From the heatmap, we can draw two conclusions:

Even though the results were quite promising when we optimized the fast and slow window for each stock separately, on average, all the results are negative when comparing the strategy to buy and hold. This means that some stocks are more sensitive to the news than others.
What is also very clear is that when the fast window is 1, meaning that we use the sentiment from the day before, it is always better than the larger windows.

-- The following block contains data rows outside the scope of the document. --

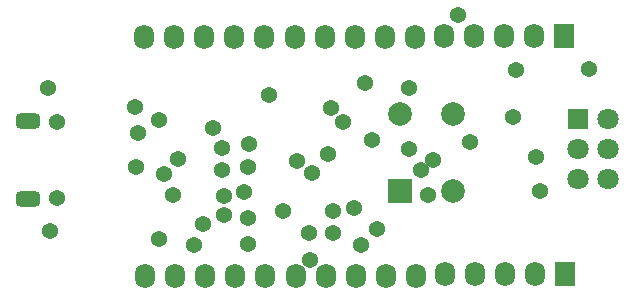
<source format=gbs>
G04*
G04 #@! TF.GenerationSoftware,Altium Limited,Altium Designer,20.1.7 (139)*
G04*
G04 Layer_Color=16711935*
%FSLAX44Y44*%
%MOMM*%
G71*
G04*
G04 #@! TF.SameCoordinates,2F106875-763D-4B6E-BA67-D31112414CBE*
G04*
G04*
G04 #@! TF.FilePolarity,Negative*
G04*
G01*
G75*
%ADD45R,2.0000X2.0000*%
%ADD49R,1.7000X2.1000*%
%ADD50O,1.7000X2.1000*%
%ADD51R,1.8000X1.8000*%
%ADD52C,1.8000*%
%ADD53C,2.0000*%
G04:AMPARAMS|DCode=54|XSize=2.1mm|YSize=1.3mm|CornerRadius=0.41mm|HoleSize=0mm|Usage=FLASHONLY|Rotation=0.000|XOffset=0mm|YOffset=0mm|HoleType=Round|Shape=RoundedRectangle|*
%AMROUNDEDRECTD54*
21,1,2.1000,0.4800,0,0,0.0*
21,1,1.2800,1.3000,0,0,0.0*
1,1,0.8200,0.6400,-0.2400*
1,1,0.8200,-0.6400,-0.2400*
1,1,0.8200,-0.6400,0.2400*
1,1,0.8200,0.6400,0.2400*
%
%ADD54ROUNDEDRECTD54*%
%ADD55C,1.3700*%
D45*
X338000Y95000D02*
D03*
D49*
X477000Y226000D02*
D03*
X477400Y24000D02*
D03*
D50*
X451600Y226000D02*
D03*
X426200D02*
D03*
X400800D02*
D03*
X375400D02*
D03*
X274800Y225000D02*
D03*
X249400D02*
D03*
X351000D02*
D03*
X325600D02*
D03*
X300200D02*
D03*
X223000D02*
D03*
X197600D02*
D03*
X172200D02*
D03*
X146800D02*
D03*
X121400D02*
D03*
X452000Y24000D02*
D03*
X426600D02*
D03*
X401200D02*
D03*
X375800D02*
D03*
X275200Y23000D02*
D03*
X249800D02*
D03*
X351400D02*
D03*
X326000D02*
D03*
X300600D02*
D03*
X223400D02*
D03*
X198000D02*
D03*
X172600D02*
D03*
X147200D02*
D03*
X121800D02*
D03*
D51*
X489000Y155400D02*
D03*
D52*
X514400Y104600D02*
D03*
Y130000D02*
D03*
Y155400D02*
D03*
X489000Y104600D02*
D03*
Y130000D02*
D03*
D53*
X383000Y95000D02*
D03*
Y160000D02*
D03*
X338000D02*
D03*
D54*
X23000Y88000D02*
D03*
Y154000D02*
D03*
D55*
X262291Y35807D02*
D03*
X239000Y78000D02*
D03*
X299000Y80000D02*
D03*
X171000Y67000D02*
D03*
X305000Y49000D02*
D03*
X209000Y50000D02*
D03*
X453000Y123000D02*
D03*
X280000Y165000D02*
D03*
X150000Y122000D02*
D03*
X261000Y59000D02*
D03*
X308500Y186000D02*
D03*
X138000Y109000D02*
D03*
X209000Y115000D02*
D03*
X346000Y130000D02*
D03*
X210000Y134000D02*
D03*
X40000Y182000D02*
D03*
X116000Y144000D02*
D03*
X134000Y155000D02*
D03*
X115000Y115000D02*
D03*
X180000Y148000D02*
D03*
X164000Y49000D02*
D03*
X134000Y54000D02*
D03*
X114000Y166000D02*
D03*
X42000Y61000D02*
D03*
X356000Y112000D02*
D03*
X263295Y109517D02*
D03*
X436000Y197000D02*
D03*
X498000Y198000D02*
D03*
X362000Y91000D02*
D03*
X209000Y72000D02*
D03*
X397000Y136000D02*
D03*
X387000Y244000D02*
D03*
X189000Y74000D02*
D03*
X206000Y94000D02*
D03*
X366402Y120916D02*
D03*
X281000Y59000D02*
D03*
X146000Y91000D02*
D03*
X434000Y157000D02*
D03*
X281000Y78000D02*
D03*
X189000Y90000D02*
D03*
X227000Y176000D02*
D03*
X314000Y138000D02*
D03*
X277000Y126000D02*
D03*
X346000Y182000D02*
D03*
X187000Y131000D02*
D03*
Y112000D02*
D03*
X47500Y89000D02*
D03*
X457000Y94500D02*
D03*
X251000Y120000D02*
D03*
X319000Y62000D02*
D03*
X47500Y153000D02*
D03*
X290000D02*
D03*
M02*

</source>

Let’s conclude with some food for thought

Sentiment scores derived from news and social media can be measured and utilised in trading strategies, indicating a positive correlation with daily price fluctuations.
Customising moving average windows for individual stocks frequently produced superior outcomes compared to a buy-and-hold strategy, particularly for assets with negative returns.
Some stocks react more strongly to news events than others.
News travels fast. The best returns were captured when we were comparing yesterday's sentiment with the previous 5 days' average.
Major events like the US tariffs that shocked the market were captured from the EODHD API and kept us out.

Let’s explore some ideas to check if you want to dive deeper into this subject:

Explore how past sentiments can help us understand returns over several days, rather than focusing on just a single day.
Examine the volatility of sentiment and whether this is also related to volume.
Check if you can confirm the ranging periods, and whether the news sentiment is a “flat line.”
Try to identify patterns regarding which assets are more sensitive to others and why.